Requires-Dist: isage-pypi-publisher>=0.2.0; extra == "dev"

# sagellm-kv-cache

**KV Cache Management + KV Transfer** for sageLLM inference engine.

[![CI](https://github.com/intellistream/sagellm-kv-cache/actions/workflows/ci.yml/badge.svg)](https://github.com/intellistream/sagellm-kv-cache/actions/workflows/ci.yml)
[![codecov](https://codecov.io/gh/intellistream/sagellm-kv-cache/branch/main/graph/badge.svg)](https://codecov.io/gh/intellistream/sagellm-kv-cache)
[![PyPI version](https://badge.fury.io/py/isagellm-kv-cache.svg)](https://badge.fury.io/py/isagellm-kv-cache)
[![Python 3.10+](https://img.shields.io/badge/python-3.10+-blue.svg)](https://www.python.org/downloads/)

## Overview

This package provides efficient KV cache management and transfer for LLM inference.

**Key Features**:
- **KV Pool**: Block-based memory management with budget control.
- **KV Transfer**: Primitives for cross-node KV block migration.
- **Observability**: Metrics and hooks for cache monitoring.

### Architecture

```
┌─────────────────────────────────────────────────────────────────────┐
│                    sagellm-control-plane                            │
│              (Scheduling: alloc/free/migrate decisions)             │
└────────────────────────────┬────────────────────────────────────────┘
                             │ KVCacheInterface
                             ▼
┌─────────────────────────────────────────────────────────────────────┐
│                      sagellm-kv-cache (This Package)                 │
│  ┌─────────────┐  ┌─────────────┐  ┌─────────────┐  ┌─────────────┐ │
│  │ PrefixCache │  │  KV Pool    │  │  Eviction   │  │ KV Transfer │ │
│  │  (Task2.1)  │  │  (Task2.2)  │  │  (Task2.3)  │  │  (Task1.3)  │ │
│  └─────────────┘  └─────────────┘  └─────────────┘  └──────┬──────┘ │
└────────────────────────────────────────────────────────────┼────────┘
                             ┌───────────────────────────────┘
                             │ Use CommBackend for transport
                             ▼
┌─────────────────────────────────────────────────────────────────────┐
│                         sagellm-comm                                 │
│              (Network Layer: Topology, Collectives)                 │
└─────────────────────────────────────────────────────────────────────┘
```

## Installation

```bash
pip install isagellm-kv-cache
```

## Quick Start (CPU-first)

```python
from sagellm_kv_cache.pool import KVPool

# Create a KV pool with budget control
pool = KVPool(max_tokens=1024)

# Allocate KV cache block
handle = pool.alloc(num_tokens=128, device="cpu")
print(f"Allocated handle: {handle.handle_id}, Tokens: {handle.num_tokens}")

# Free the handle
pool.free(handle)
```

## API Reference

### Core Components

- **`KVPool`** (`sagellm_kv_cache.pool`): Main entry point for memory management.

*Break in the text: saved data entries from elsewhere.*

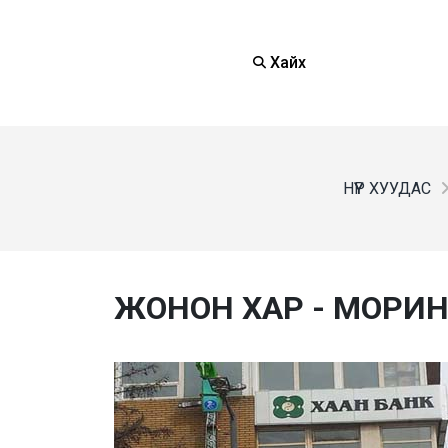
Хайх
НҮҮР ХУУДАС
ЖОНОН ХАР - МОРИ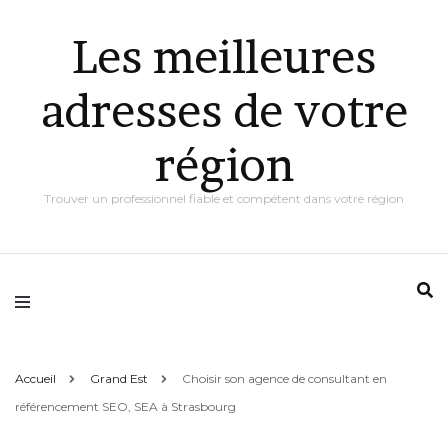
Les meilleures
adresses de votre
région
Trouver un professionnel fiable et compétent dans votre région
Accueil
Grand Est
Choisir son agence de consultant en
référencement SEO, SEA à Strasbourg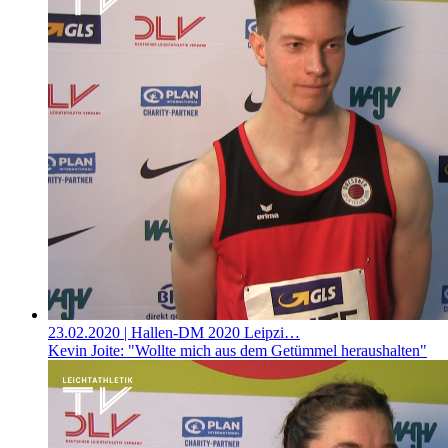
23.02.2020
| Hallen-DM 2020 Leipzi…
Kevin Joite: "Wollte mich aus dem Getümmel heraushalten"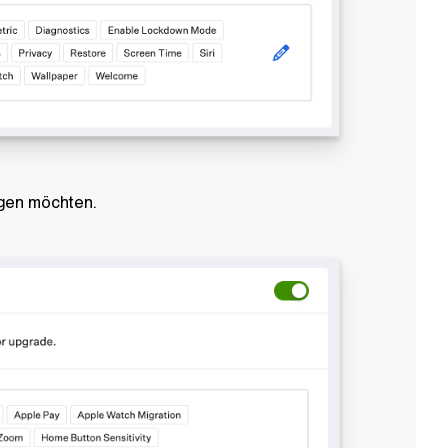
gen möchten.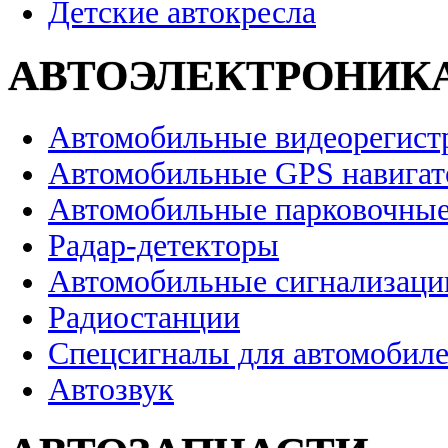
Детские автокресла
АВТОЭЛЕКТРОНИК
Автомобильные видеорегист
Автомобильные GPS навига
Автомобильные парковочные
Радар-детекторы
Автомобильные сигнализаци
Радиостанции
Спецсигналы для автомобил
Автозвук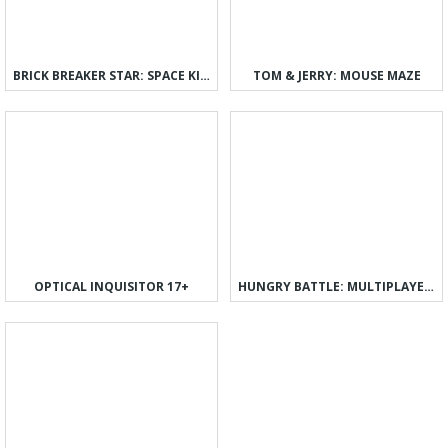
BRICK BREAKER STAR: SPACE KING
TOM & JERRY: MOUSE MAZE
OPTICAL INQUISITOR 17+
HUNGRY BATTLE: MULTIPLAYER PVP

Handles allocation, freeing, and budget enforcement.
- **`KVHandle`** (`sagellm_kv_cache`): Represents a reference to allocated KV cache. Contains metadata like `handle_id`, `dtype`, `layout`.
- **`KVTransferEngine`** (`sagellm_kv_cache`): Handles moving KV blocks between nodes using `sagellm-comm`.

### Dependencies

- `isagellm-protocol`: Common data structures and protocol definitions.
- `isagellm-backend`: Backend abstraction.
- `isagellm-comm`: Communication layer for transfer.

## Development

1. **Install dev dependencies**:
   ```bash
   pip install -e .[dev]
   ```
2. **Run tests**:
   ```bash
   pytest
   ```
3. **Linting**:
   ```bash
   ruff check .
   ```

## Version

Current version: 0.4.0.11
See [CHANGELOG.md](CHANGELOG.md) for history.